Only four Senate Republicans ended up voting for that package after Trump urged his Senate allies to kill it to deny Biden a victory.

Wyden crafted the stalled $79 billion tax package with House Ways and Means Committee Chair Jason Smith (R-Mo.), and it passed the House overwhelmingly, 357-70.

It would restore Section 174 expensing for research and development investments and 100 percent “bonus” depreciation, which allows businesses to deduct more depreciation costs than normally allowed.

And it includes a low-income housing tax credit to increase the supply of affordable housing.

The package is almost fully paid for by moving up the deadline for filing backdated pandemic-related employee retention tax credit claims, according to an analysis by PwC.

Amanda Critchfield, a spokesperson for Sen. Mike Crapo (Idaho), the top-ranking Republican on the Finance Committee, said her boss “fully supports extending the pro-growth business provisions” and “also supports expanding the child tax credit to provide additional tax relief to working families.”

But she said Crapo “has policy concerns with the current bill, as do other Republican members, and he has been clear that he would like to find a compromise that a majority of Republican senators can support.”

A tax lobbyist familiar with the effort to pass the bill said the business community has stepped up its lobbying efforts directed at Senate Republicans.

“The Chamber and other business groups are very firmly for it, and they are making the rounds,” the source said. “The business community has upped its effort, and they’re saying because of the expiration of 174 and expensing, we really do have tangible economic harm. Companies are doing grasstops lobbying at home, and that’s starting to sink in.

“The business community is upping the ante,” the source said.

Watson McLeish, senior vice president for tax policy at the U.S. Chamber, warned in a statement Monday that the Senate’s failure to move the tax package is putting a burden on employers.

“As the tax extenders package remains stalled in the Senate, some small and midsize businesses have been forced to take out high-interest loans, raise prices, pare back operations, and even cut jobs just to survive and pay their taxes,” McLeish said. “We urge the Senate to take up this legislation immediately after the Independence Day recess and send it to the President’s desk to be signed into law.”
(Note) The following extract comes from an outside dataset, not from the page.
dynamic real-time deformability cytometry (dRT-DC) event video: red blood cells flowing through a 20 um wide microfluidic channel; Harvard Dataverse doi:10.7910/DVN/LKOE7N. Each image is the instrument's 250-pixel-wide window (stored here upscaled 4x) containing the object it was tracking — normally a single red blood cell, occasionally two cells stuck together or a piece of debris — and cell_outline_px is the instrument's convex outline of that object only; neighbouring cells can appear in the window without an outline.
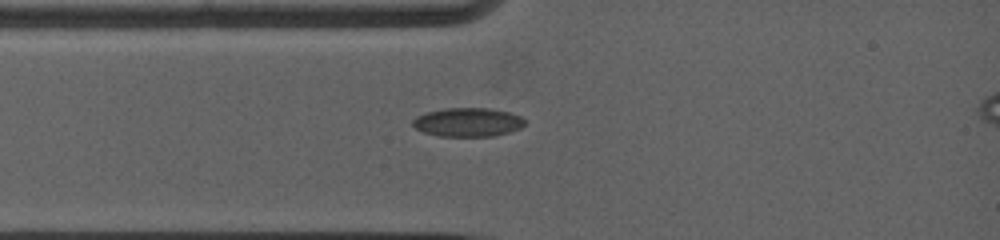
{"species": "common noctule bat (a hibernating species)", "species_latin": "Nyctalus noctula", "temperature_condition": "warm", "stored_images_in_passage": 2, "camera_frame_rate_fps": 5000, "um_per_image_px": 0.085, "animal": {"sex": "female", "body_mass_g": 19.0, "forearm_length_mm": 53.3}, "frame": {"image": 1, "passage_image": 1, "time_ms": 0.0, "image_size_px": [1000, 240], "cell_outline_px": [[524, 124], [520, 128], [508, 132], [492, 136], [440, 136], [424, 132], [416, 128], [412, 124], [412, 120], [416, 116], [428, 112], [448, 108], [488, 108], [508, 112], [520, 116], [524, 120]], "centroid_in_image_um": [39.75, 10.39], "position_along_channel_um": 45.3, "area_um2": 18.55}}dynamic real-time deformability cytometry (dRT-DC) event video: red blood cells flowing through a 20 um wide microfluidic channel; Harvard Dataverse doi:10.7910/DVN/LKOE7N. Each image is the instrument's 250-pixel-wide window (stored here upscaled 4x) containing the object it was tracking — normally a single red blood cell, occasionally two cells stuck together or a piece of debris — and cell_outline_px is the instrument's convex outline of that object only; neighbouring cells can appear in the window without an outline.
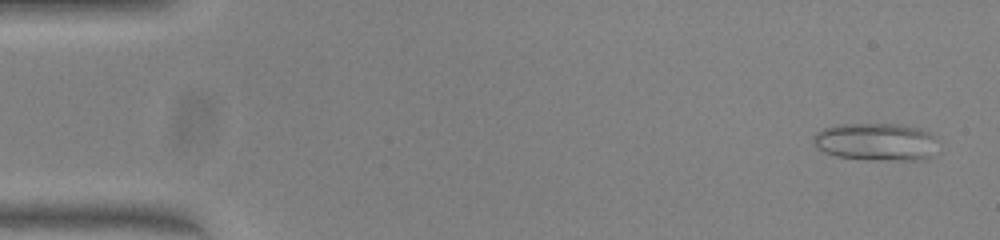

A Senate Republican aide said Senate GOP leaders are deferring to Crapo on how to handle the issue and pointed out that he may want to defer action on expired tax breaks until after the election, at which point Republicans will know whether they will control the Senate in 2025.

Some Republican senators think they’ll get a better deal on extending expired provisions if they control the White House and Senate, though waiting until after the election is a risk, because Democrats could keep the White House and win back control of the House.

Senate Majority Leader Chuck Schumer (D-N.Y.) told reporters earlier this month he would like to bring the bill to the floor if it can pick up more Senate Republican support.

“I supported it the minute it was announced. I think it’s a good bill; I was very proud that I pushed hard and got into the bill the low-income housing tax credit,” Schumer told reporters last week. “I’m currently working with Chairman Wyden to try and get something done. It’s not dead.”